Мы в ужасе спрашивали друг друга.
Как?! Жить?! Когда тысячи и миллионы братьев твоих погибают и ты не можешь их спасти?!
Ужели покориться бессилию любви?!
Жить и гореть любовью, когда она бессильна согреть всех одиноких, всех бедных, всех обездоленных и всех несчастных земли?!
Нет, ты не могла так жить! Не могла.
Ты умерла, и внезапно предстала опять перед нами твоя смерть, таинственная и страшная! Как все жутко, как все непонятно было тогда.
И мы содрогнулись!
Но теплый ветер из сада пахнул волной аромата и смыл всю дрожь! Ты обернулась к нам. И теперь, с такой улыбкой, такая просветленная, новая, точно все миллиарды звезд сошлись своими лучами в твоих глазах и теперь их свет лился на нас! Теперь мы поняли все.
— Ах, разве тогда знали мы это! — проговорила ты и провела рукой по своим волосам.
И миллионы голосов заговорили кругом и в нас и заговорили все века, и каждый их день — и каждый славословил все, потому что теперь исполнялось все и все было оправдано во всем и во едином.
И каждая песчинка, и каждая душа радовалась, потому что все воскресло.
Так исполнились все пророчества!
СМЕРТНАЯ КАЗНЬ
...Ничего особенного в этом не было. Все было так же кругом, как всегда. Те же стены, те же решетки на окнах, и день был сияющий, холодный, каких были тысячи на свете. Солдаты в казарме дремали, курили, рассказывали друг другу свои длинные и тягучие сальности и смеялись.
Надзиратели иногда шептались, шагали по темным коридорам тюрьмы и, позвякивая ключами, лениво думали все о том же, о своей службе, о семье.

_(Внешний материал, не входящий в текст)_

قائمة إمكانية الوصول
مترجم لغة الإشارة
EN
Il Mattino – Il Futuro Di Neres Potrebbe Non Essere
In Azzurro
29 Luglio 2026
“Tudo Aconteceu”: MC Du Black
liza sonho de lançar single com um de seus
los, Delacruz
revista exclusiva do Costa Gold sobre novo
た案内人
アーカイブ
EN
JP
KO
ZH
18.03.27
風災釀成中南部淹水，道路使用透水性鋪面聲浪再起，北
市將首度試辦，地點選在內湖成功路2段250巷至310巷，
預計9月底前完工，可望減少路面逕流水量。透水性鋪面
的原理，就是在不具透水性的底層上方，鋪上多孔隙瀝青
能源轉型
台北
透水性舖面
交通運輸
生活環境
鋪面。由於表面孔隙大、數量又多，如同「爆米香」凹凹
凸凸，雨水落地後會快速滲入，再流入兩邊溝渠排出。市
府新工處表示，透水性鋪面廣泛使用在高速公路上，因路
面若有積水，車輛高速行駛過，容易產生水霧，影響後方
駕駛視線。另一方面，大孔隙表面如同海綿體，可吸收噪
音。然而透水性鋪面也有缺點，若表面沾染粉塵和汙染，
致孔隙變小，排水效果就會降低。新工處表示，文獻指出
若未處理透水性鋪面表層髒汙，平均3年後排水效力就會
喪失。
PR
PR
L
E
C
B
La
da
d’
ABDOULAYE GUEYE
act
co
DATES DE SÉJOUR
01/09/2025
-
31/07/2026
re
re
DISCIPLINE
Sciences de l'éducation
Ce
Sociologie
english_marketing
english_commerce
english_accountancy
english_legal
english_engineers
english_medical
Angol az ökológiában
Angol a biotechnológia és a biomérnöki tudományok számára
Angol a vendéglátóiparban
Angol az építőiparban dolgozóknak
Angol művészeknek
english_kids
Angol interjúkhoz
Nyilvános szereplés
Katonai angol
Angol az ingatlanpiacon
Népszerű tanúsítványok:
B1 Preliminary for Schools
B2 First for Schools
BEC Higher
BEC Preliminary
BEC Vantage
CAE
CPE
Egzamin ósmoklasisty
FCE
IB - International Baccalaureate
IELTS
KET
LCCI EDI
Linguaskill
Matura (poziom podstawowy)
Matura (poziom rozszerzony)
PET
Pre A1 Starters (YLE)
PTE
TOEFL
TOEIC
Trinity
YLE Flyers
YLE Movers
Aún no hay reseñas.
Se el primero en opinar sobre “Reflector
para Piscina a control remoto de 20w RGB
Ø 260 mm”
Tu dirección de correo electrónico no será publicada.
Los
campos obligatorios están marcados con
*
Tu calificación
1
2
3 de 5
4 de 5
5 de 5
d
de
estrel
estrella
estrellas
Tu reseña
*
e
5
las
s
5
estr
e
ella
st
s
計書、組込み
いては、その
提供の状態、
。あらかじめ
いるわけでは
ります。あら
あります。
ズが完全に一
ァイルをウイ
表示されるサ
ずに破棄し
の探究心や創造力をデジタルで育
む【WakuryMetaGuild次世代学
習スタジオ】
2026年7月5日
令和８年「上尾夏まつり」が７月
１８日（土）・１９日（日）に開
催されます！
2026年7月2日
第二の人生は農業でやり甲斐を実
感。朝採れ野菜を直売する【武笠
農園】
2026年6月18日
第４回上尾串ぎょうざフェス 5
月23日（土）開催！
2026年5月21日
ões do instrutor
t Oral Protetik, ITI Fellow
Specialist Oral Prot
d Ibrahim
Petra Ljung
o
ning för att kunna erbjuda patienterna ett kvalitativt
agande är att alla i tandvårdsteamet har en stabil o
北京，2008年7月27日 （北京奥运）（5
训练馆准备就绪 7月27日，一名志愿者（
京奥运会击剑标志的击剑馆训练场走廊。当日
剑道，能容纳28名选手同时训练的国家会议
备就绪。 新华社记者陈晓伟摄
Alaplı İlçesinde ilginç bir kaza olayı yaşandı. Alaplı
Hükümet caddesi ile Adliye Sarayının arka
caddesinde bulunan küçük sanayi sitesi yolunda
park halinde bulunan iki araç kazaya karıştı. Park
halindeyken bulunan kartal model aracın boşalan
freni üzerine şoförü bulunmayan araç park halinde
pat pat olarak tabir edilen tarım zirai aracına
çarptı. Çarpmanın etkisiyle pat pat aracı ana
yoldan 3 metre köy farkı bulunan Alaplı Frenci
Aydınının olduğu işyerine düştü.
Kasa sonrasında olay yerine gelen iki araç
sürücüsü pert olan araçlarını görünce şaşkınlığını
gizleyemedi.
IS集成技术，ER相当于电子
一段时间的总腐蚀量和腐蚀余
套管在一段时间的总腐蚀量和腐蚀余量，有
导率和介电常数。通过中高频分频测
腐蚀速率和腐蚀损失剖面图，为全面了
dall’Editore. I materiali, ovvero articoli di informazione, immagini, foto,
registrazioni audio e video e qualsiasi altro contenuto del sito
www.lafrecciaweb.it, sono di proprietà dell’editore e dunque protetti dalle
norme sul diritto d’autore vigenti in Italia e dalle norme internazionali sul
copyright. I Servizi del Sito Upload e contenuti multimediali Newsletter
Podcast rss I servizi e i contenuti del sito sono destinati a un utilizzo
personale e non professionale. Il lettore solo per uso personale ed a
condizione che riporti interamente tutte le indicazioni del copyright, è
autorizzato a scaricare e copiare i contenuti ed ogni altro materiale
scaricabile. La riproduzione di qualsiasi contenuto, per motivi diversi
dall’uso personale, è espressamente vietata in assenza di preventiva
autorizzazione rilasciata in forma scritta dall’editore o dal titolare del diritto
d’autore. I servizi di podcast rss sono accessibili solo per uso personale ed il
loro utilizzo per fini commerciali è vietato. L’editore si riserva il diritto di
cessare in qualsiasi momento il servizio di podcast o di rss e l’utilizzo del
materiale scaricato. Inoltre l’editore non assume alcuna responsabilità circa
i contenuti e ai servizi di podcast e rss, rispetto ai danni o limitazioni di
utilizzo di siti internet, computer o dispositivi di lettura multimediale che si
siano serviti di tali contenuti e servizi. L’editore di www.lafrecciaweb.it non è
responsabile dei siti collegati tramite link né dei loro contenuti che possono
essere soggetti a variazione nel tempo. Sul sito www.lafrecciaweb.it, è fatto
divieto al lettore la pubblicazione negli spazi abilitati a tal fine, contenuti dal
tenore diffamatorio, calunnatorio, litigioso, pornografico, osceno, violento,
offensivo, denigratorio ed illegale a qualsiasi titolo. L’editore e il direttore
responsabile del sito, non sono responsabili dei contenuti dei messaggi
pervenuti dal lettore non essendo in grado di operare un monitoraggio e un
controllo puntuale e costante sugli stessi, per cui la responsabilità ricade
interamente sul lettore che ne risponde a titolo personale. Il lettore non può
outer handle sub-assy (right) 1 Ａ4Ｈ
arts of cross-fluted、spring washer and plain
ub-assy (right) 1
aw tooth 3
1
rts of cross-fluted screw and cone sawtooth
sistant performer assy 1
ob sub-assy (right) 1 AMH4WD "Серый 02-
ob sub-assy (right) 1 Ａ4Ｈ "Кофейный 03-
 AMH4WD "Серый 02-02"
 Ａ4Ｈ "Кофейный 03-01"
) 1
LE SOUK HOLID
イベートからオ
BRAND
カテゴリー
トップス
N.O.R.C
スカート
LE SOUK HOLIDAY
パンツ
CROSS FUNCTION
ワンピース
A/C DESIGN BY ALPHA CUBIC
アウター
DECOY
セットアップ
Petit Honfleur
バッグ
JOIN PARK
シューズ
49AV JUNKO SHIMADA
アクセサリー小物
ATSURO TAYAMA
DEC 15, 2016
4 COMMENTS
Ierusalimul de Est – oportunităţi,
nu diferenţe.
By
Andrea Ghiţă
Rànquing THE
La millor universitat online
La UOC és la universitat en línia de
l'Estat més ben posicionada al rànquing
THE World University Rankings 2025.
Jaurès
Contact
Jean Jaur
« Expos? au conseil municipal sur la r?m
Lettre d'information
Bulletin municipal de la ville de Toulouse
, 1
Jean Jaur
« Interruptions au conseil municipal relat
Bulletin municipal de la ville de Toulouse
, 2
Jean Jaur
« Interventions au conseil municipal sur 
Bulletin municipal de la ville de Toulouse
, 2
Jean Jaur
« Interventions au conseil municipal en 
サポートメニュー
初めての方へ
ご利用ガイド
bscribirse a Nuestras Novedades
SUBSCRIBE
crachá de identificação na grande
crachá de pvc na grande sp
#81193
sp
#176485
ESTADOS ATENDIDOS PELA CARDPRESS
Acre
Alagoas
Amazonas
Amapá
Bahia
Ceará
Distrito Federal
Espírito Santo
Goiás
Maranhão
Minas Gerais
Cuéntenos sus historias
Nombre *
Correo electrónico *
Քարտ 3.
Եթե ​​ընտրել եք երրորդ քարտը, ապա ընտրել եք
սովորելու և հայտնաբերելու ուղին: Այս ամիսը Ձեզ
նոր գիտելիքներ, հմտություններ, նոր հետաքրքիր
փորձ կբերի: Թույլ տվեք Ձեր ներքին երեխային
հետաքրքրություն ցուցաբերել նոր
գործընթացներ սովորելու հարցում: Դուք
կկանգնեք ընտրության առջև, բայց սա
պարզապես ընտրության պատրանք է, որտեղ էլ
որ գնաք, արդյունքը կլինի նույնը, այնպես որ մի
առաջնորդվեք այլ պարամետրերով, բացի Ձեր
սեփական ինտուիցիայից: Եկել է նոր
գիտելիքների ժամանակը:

Политические нервничали, иногда долго и упорно по клеткам, но вдруг вздрагивали и прислушивались к тому, что будет, и опять шагали.
И все было гадко кругом, как вонь, как грязные стены тюрьмы.
Инженер вздохнул и бросился на койку. Он высокий, худой и скуластый мужчина с равнодушными усталыми глазами. Нервы были издерганы. Все тело ныло, и одна мысль не выходила из головы, но как-то лениво тянулась в ней и липла. Все последние дни он все силы свои направлял на то, чтобы ничего не чувствовать. К смерти он был равнодушен. “Маленькая и необходимая операция”, — повторял он часто про себя, затягиваясь махоркой... А потом? — потом ничего. И это было так ясно и просто, что никаких размышлений не требовалось. Но надо было как-нибудь занять и убить свое сознание в эти последние дни, когда все было кончено и делать было нечего. И он читал и курил. Шагал по камере и опять Книги были. Их, несмотря на всю строгость заключения, можно было получать через уголовных от политических из другого корпуса. Одна мысль — кажется, из Михайловского — не давала ему покою. Она преследовала его днем, ночью переходила в кошмар, кошмар переходил в действительность. Представлялось человечество, и было оно как один огромный чудовищный организм. Вот растет куда-то, тянется вдаль, пожирает одни клетки ради других, пожрет и его — и для чего все это? Мысль отрывалась тут, чего-то не знала, и опять текла в голове, плела свои сети уныло, вяло, как соки в жилах растений.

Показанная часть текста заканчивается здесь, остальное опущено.